When I was in eighth grade, my dad made my sister and I write a list of the characteristics we wanted in a man/boyfriend/future husband. A few eye rolls later, we both gathered a list of our non-negotiables for what would someday become the most important human relationship in our lives.
I can’t exactly remember what I wrote down, but if I had to guess, eighth-grade Jenna wrote that she wanted someone who was kind-hearted, had integrity, loved her for her, and she probably threw in a few “buys really great gifts,” just for good measure. You have to cover your bases, you know?
While those are still worthy requirements and should be in place for any type of relationship in our lives, it’s difficult to pinpoint what that looks like played out in everyday life. Unfortunately, those characteristics also border on generic. Who doesn’t want to date someone or be friends with someone who is kind and honest?
If we truly desire authentic relationships with the people in our lives, we have to be willing to look beyond settling for people who remember to hold the door open for us and don’t have an issue with telling the truth.

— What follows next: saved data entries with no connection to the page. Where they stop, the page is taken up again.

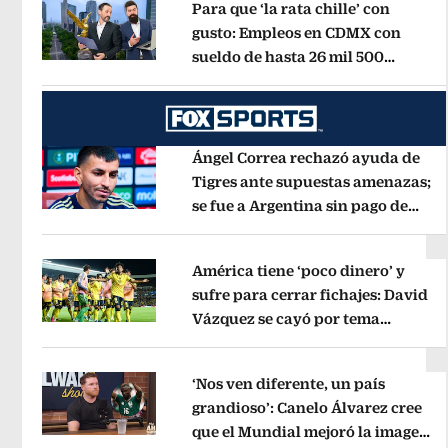
Para que ‘la rata chille’ con
gusto: Empleos en CDMX con
sueldo de hasta 26 mil 500
Opens in new window
mensuales
Opens in new window
Ángel Correa rechazó ayuda de
Tigres ante supuestas amenazas;
se fue a Argentina sin pago de
Opens in new window
River
Opens in new window
América tiene ‘poco dinero’ y
sufre para cerrar fichajes: David
Vázquez se cayó por tema
Opens in new window
administrativo
Opens in new wind
‘Nos ven diferente, un país
grandioso’: Canelo Álvarez cree
que el Mundial mejoró la imagen
Opens in new window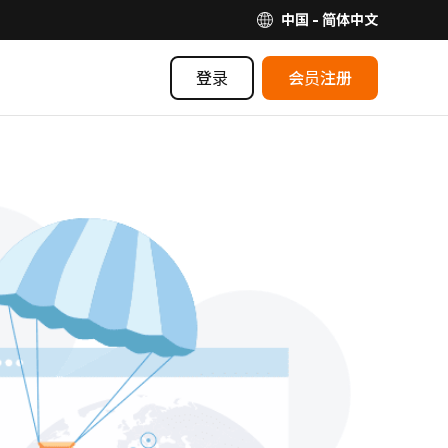
中国 - 简体中文
登录
会员注册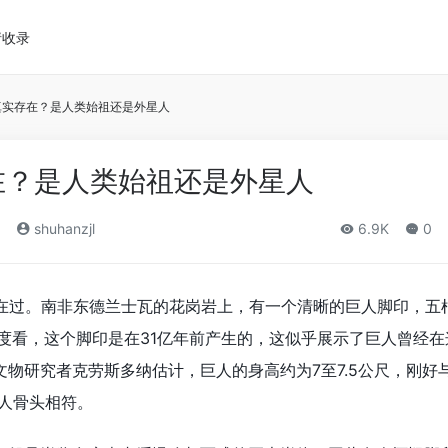
请收录
真实存在？是人类始祖还是外星人
在？是人类始祖还是外星人
shuhanzjl
6.9K
0
在过。南非东德兰士瓦的花岗岩上，有一个清晰的巨人脚印，五
度看，这个脚印是在31亿年前产生的，这似乎展示了巨人曾经在
物研究者克劳斯多纳估计，巨人的身高约为7至7.5公尺，刚好
巨人骨头相符。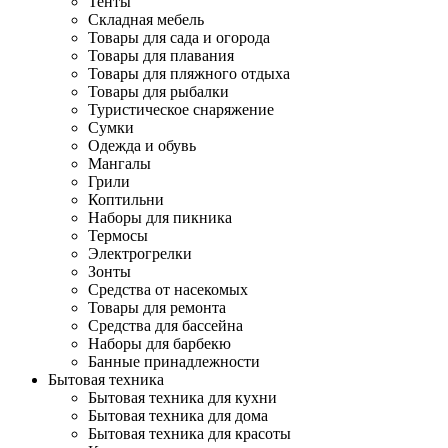
Тенты
Складная мебель
Товары для сада и огорода
Товары для плавания
Товары для пляжного отдыха
Товары для рыбалки
Туристическое снаряжение
Сумки
Одежда и обувь
Мангалы
Грили
Коптильни
Наборы для пикника
Термосы
Электрогрелки
Зонты
Средства от насекомых
Товары для ремонта
Средства для бассейна
Наборы для барбекю
Банные принадлежности
Бытовая техника
Бытовая техника для кухни
Бытовая техника для дома
Бытовая техника для красоты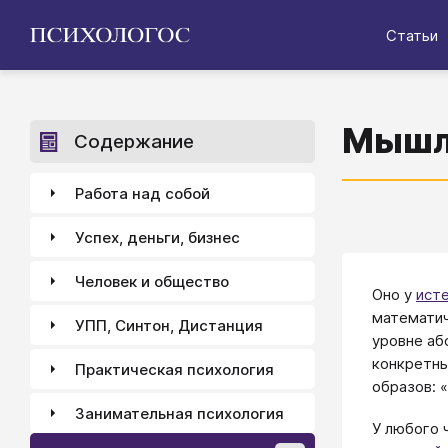
Статьи
Мышл
Содержание
Работа над собой
Успех, деньги, бизнес
Человек и общество
Оно у
ист
математич
УПП, Синтон, Дистанция
уровне аб
конкретны
Практическая психология
образов: 
Занимательная психология
У любого 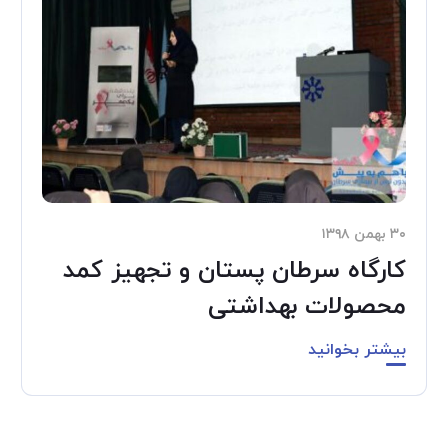
۳۰ بهمن ۱۳۹۸
کارگاه سرطان پستان و تجهیز کمد
محصولات بهداشتی
بیشتر بخوانید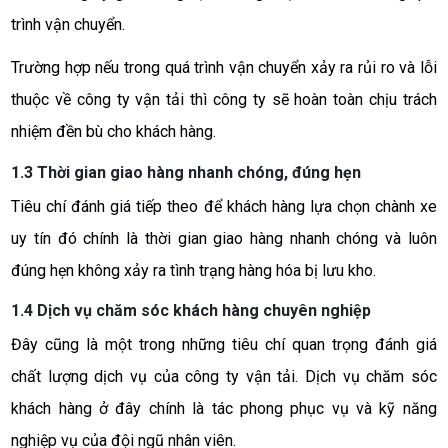
trình vận chuyển.
Trường hợp nếu trong quá trình vận chuyển xảy ra rủi ro và lỗi
thuộc về công ty vận tải thì công ty sẽ hoàn toàn chịu trách
nhiệm đền bù cho khách hàng.
1.3 Thời gian giao hàng nhanh chóng, đúng hẹn
Tiêu chí đánh giá tiếp theo để khách hàng lựa chọn chành xe
uy tín đó chính là thời gian giao hàng nhanh chóng và luôn
đúng hẹn không xảy ra tình trạng hàng hóa bị lưu kho.
1.4 Dịch vụ chăm sóc khách hàng chuyên nghiệp
Đây cũng là một trong những tiêu chí quan trọng đánh giá
chất lượng dịch vụ của công ty vận tải. Dịch vụ chăm sóc
khách hàng ở đây chính là tác phong phục vụ và kỹ năng
nghiệp vụ của đội ngũ nhân viên.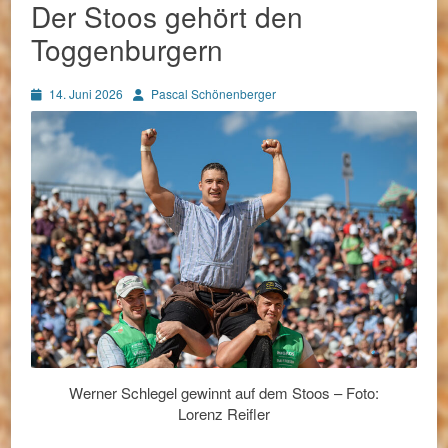
Der Stoos gehört den
Toggenburgern
Posted
Autor
14. Juni 2026
Pascal Schönenberger
on
Werner Schlegel gewinnt auf dem Stoos – Foto:
Lorenz Reifler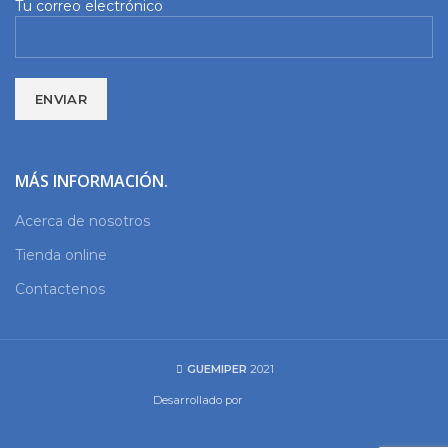
Tu correo electrónico
MÁS INFORMACIÓN.
Acerca de nosotros
Tienda online
Contactenos
GUEMIPER
2021
Desarrollado por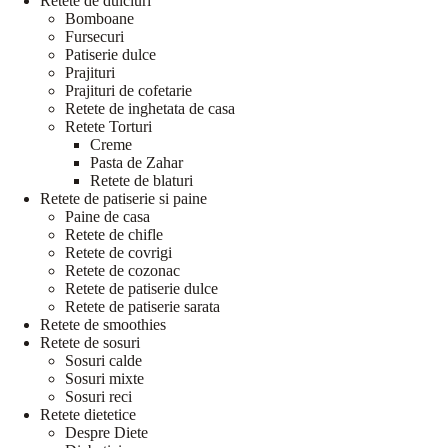
Retete de dulciuri
Bomboane
Fursecuri
Patiserie dulce
Prajituri
Prajituri de cofetarie
Retete de inghetata de casa
Retete Torturi
Creme
Pasta de Zahar
Retete de blaturi
Retete de patiserie si paine
Paine de casa
Retete de chifle
Retete de covrigi
Retete de cozonac
Retete de patiserie dulce
Retete de patiserie sarata
Retete de smoothies
Retete de sosuri
Sosuri calde
Sosuri mixte
Sosuri reci
Retete dietetice
Despre Diete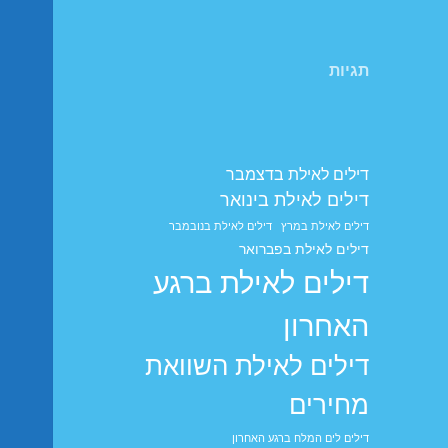
תגיות
דילים לאילת בדצמבר
דילים לאילת בינואר
דילים לאילת במרץ
דילים לאילת בנובמבר
דילים לאילת בפברואר
דילים לאילת ברגע
האחרון
דילים לאילת השוואת
מחירים
דילים לים המלח ברגע האחרון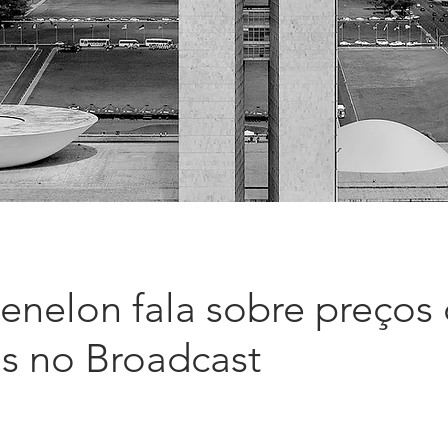
enelon fala sobre preços
s no Broadcast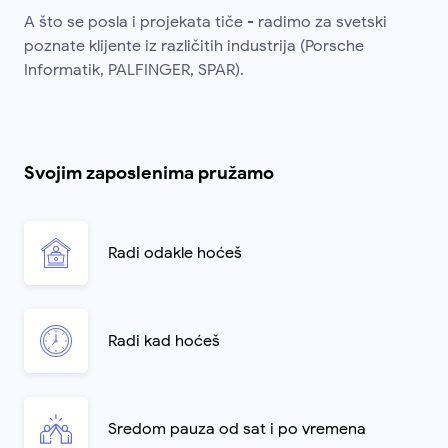
A što se posla i projekata tiče - radimo za svetski
poznate klijente iz različitih industrija (Porsche
Informatik, PALFINGER, SPAR).
Svojim zaposlenima pružamo
Radi odakle hoćeš
Radi kad hoćeš
Sredom pauza od sat i po vremena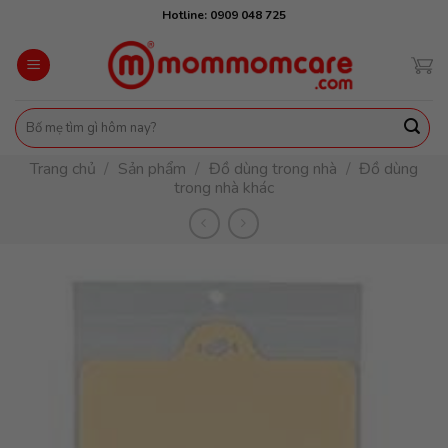
Skip
Hotline: 0909 048 725
to
content
Tìm
kiếm:
Trang chủ
/
Sản phẩm
/
Đồ dùng trong nhà
/
Đồ dùng
trong nhà khác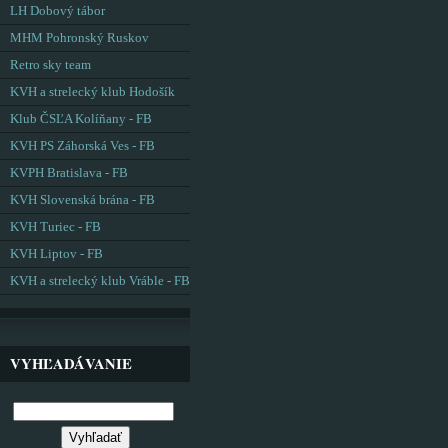
LH Dobový tábor
MHM Pohronský Ruskov
Retro sky team
KVH a strelecký klub Hodošík
Klub ČSĽA Kolíňany - FB
KVH PS Záhorská Ves - FB
KVPH Bratislava - FB
KVH Slovenská brána - FB
KVH Turiec - FB
KVH Liptov - FB
KVH a strelecký klub Vráble - FB
VYHĽADÁVANIE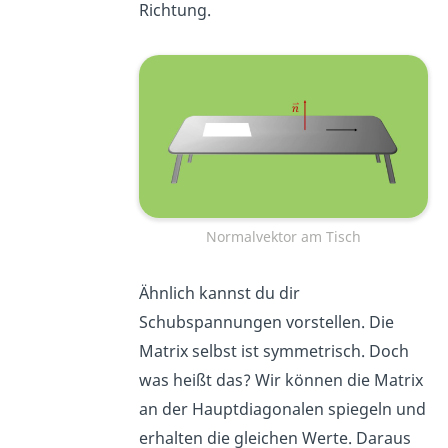
Richtung.
Normalvektor am Tisch
Ähnlich kannst du dir
Schubspannungen vorstellen. Die
Matrix selbst ist symmetrisch. Doch
was heißt das? Wir können die Matrix
an der Hauptdiagonalen spiegeln und
erhalten die gleichen Werte. Daraus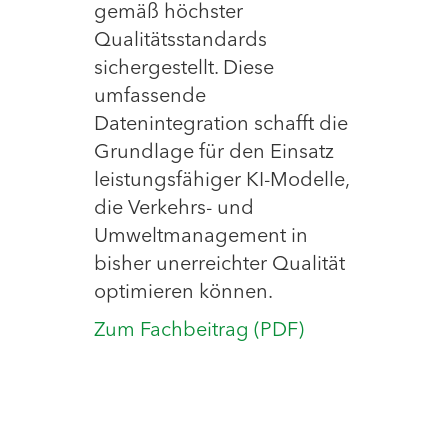
gemäß höchster
Qualitätsstandards
sichergestellt. Diese
umfassende
Datenintegration schafft die
Grundlage für den Einsatz
leistungsfähiger KI-Modelle,
die Verkehrs- und
Umweltmanagement in
bisher unerreichter Qualität
optimieren können.
Zum Fachbeitrag (PDF)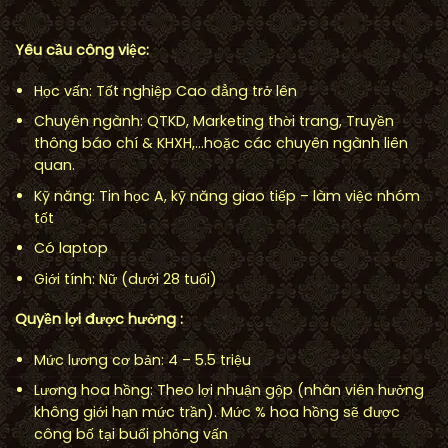
Yêu cầu công việc:
Học vấn: Tốt nghiệp Cao đẳng trở lên
Chuyên ngành: QTKD, Marketing thời trang, Truyền
thông báo chí & KHXH,…hoặc các chuyên ngành liên
quan.
Kỹ năng: Tin học A, kỹ năng giao tiếp – làm việc nhóm
tốt
Có laptop
Giới tính: Nữ (dưới 28 tuổi)
Quyền lợi được hưởng :
Mức lương cơ bản: 4 – 5.5 triệu
Lương hoa hồng: Theo lợi nhuận gộp (nhân viên hưởng
không giới hạn mức trần). Mức % hoa hồng sẽ được
công bố tại buổi phỏng vấn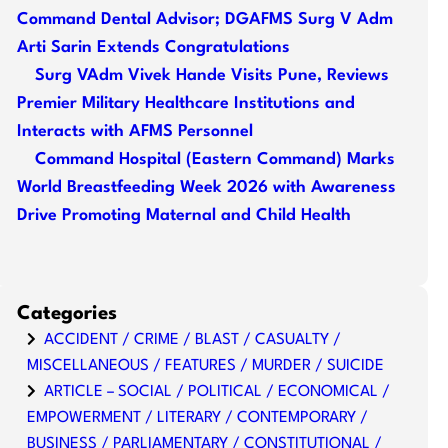
Command Dental Advisor; DGAFMS Surg V Adm
Arti Sarin Extends Congratulations
Surg VAdm Vivek Hande Visits Pune, Reviews
Premier Military Healthcare Institutions and
Interacts with AFMS Personnel
Command Hospital (Eastern Command) Marks
World Breastfeeding Week 2026 with Awareness
Drive Promoting Maternal and Child Health
Categories
ACCIDENT / CRIME / BLAST / CASUALTY /
MISCELLANEOUS / FEATURES / MURDER / SUICIDE
ARTICLE – SOCIAL / POLITICAL / ECONOMICAL /
EMPOWERMENT / LITERARY / CONTEMPORARY /
BUSINESS / PARLIAMENTARY / CONSTITUTIONAL /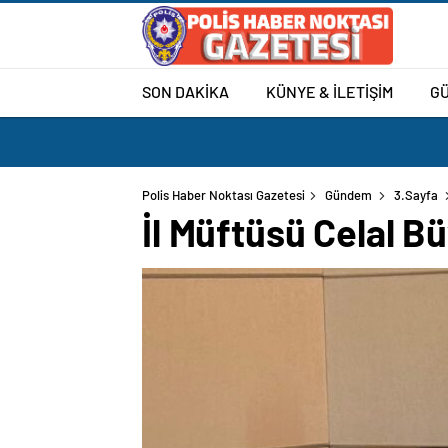
SON DAKİKA
KÜNYE & İLETİŞİM
G
Polis Haber Noktası Gazetesi
Gündem
3.Sayfa
İl Müftüsü Celal B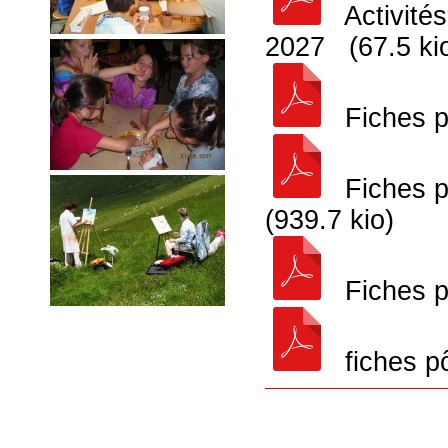
Activités
2027 (67.5 ki
Fiches pô
Fiches pô
(939.7 kio)
Fiches pô
fiches pô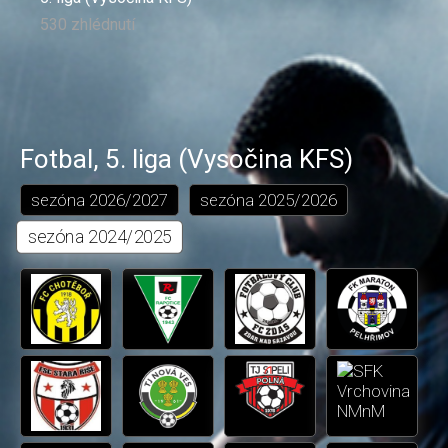
530 zhlédnutí
Fotbal
,
5. liga (Vysočina KFS)
sezóna
2026/2027
sezóna
2025/2026
sezóna
2024/2025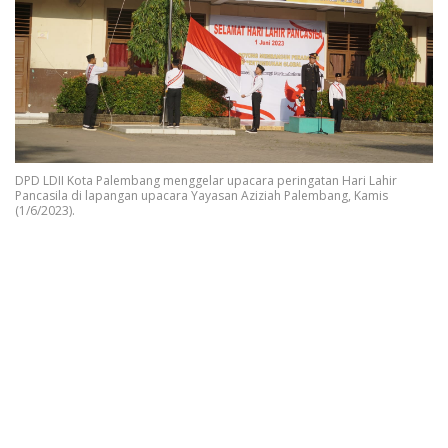
DPD LDII Kota Palembang menggelar upacara peringatan Hari Lahir
Pancasila di lapangan upacara Yayasan Aziziah Palembang, Kamis
(1/6/2023).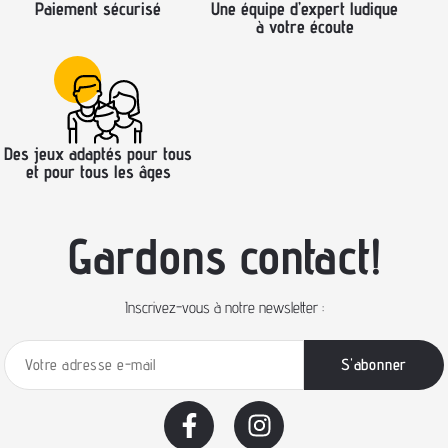
Paiement sécurisé
Une équipe d’expert ludique
à votre écoute
Des jeux adaptés pour tous
et pour tous les âges
Gardons contact!
Inscrivez-vous à notre newsletter :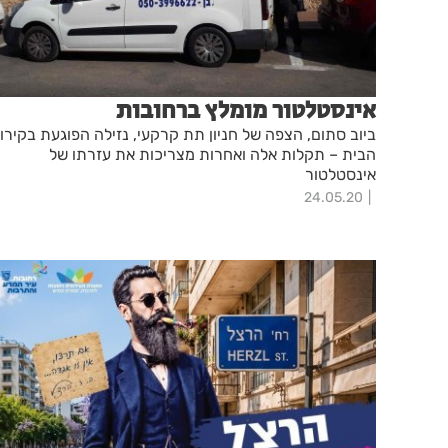
אינסטלטור מומלץ ברחובות
ביוב סתום, הצפה של חניון תת קרקעי, נזילה הפוגעת בקירו
הבית – תקלות אלה ואחרות מצריכות את עזרתו של
אינסטלטור
24.05.20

Those standards are lazy and it’s why many of us continue to weave in and out of friendships and relationships. And it’s why many of us settle for good enough.
All too often, we get to a point in our lives when we are so burnt out on humans and on love that we find ourselves settling for the people who we estimate can do the least amount of damage to our weary hearts.
The truth is many of us aren’t sure what we’re reaching for so we wouldn’t even recognize it when it shows up. And deep down, we know that. But we suppress our intuitiveness because to figure out what we want, we’d have to really get to know ourselves. And to really get to know ourselves, we have to be alone. Devastatingly alone. We have to be so alone that we are forced to meet ourselves in rare form; a form of self that no one else but us will ever meet. And when you’re ready for that, you’re ready to meet a God who loves you fiercely.
When you allow yourself to meet yourself where you are in your growth, your pain and your mistakes, God will begin to encounter you. Slowly but surely—and maybe for the first time ever—you will start to realize who you are and who you’re not. And then, only then, will you truly know what you are looking for with the people in your life. And until then, your relationships and friendships will continue to be casual, maybe-this-could-be-it encounters rather than intentional and meaningful connections with people who fill your soul. You have to know who you are meant to be before you know who you are meant to be with.
Believe me, I’ve tried a million different ways around the loneliness. I’ve tried drinking, I’ve tried one-sided friendships, I’ve tried being a workaholic to avoid myself—and one day, I sat down and let the loneliness in. I stepped away from almost everyone in my life and I walked through the doors of isolation. And there I locked myself in, exploring the corners of a room that at first glance, looked empty. I begged God sleepless night after sleepless night to take the loneliness away. And He didn’t. What He did instead was pull up a chair and sat with me in the loneliness, night after night.
Sometimes I cried. Sometimes I prayed. Sometimes I felt too numb to do anything else but stare at the ceiling. Together, God and I stayed locked in that lonely room for months until that room began to fill with things like self-love, self-awareness and an acknowledgement of the long-denied places that I desperately needed to work on.
I’m still in that room, but it’s no longer empty. I let people back in—and they are people that I would choose a hundred times over again to be in my life. They are people that I would and will go to war for. They are people that I have and want intentional relationships with. They aren’t people that I’ve decided will do for now or that deep down, I know I’m using to fill a void. They aren’t people of convenience. They are people of my choosing.
And I think that’s why God kept me locked away. So that I could begin to identify how much of my identity I was wrapping up in other people. So I could stop using other people to avoid myself. If you continue to deny yourself the human experience of loneliness or being alone for a significant period of time, it will be difficult to recognize if you are choosing people out of convenience or out of intention.
If this post isn’t connecting with you, then good, it means you are in a place in your life where you do know yourself, you do know what you want in your relationships, and those relationships are likely thriving. But if this post is stirring something in you that you’ve been denying for years or if you find yourself in a place of falling into one hollow relationship after another, then it’s time. It’s time to step into the arena with your loneliness.
It’s time to stop filling the void with unfulfilling relationships or long hours at the office. And when you come out, you will have a better understanding of who or what belongs in your life, and what doesn’t. And you may find that you very well have exceptional people in your life, but due to your lack of wholeness, you haven’t been able to appreciate them or connect with them. If your relationships are suffering, you may come out of this, like I did, realizing that the people you want in your life are people that are already in your life.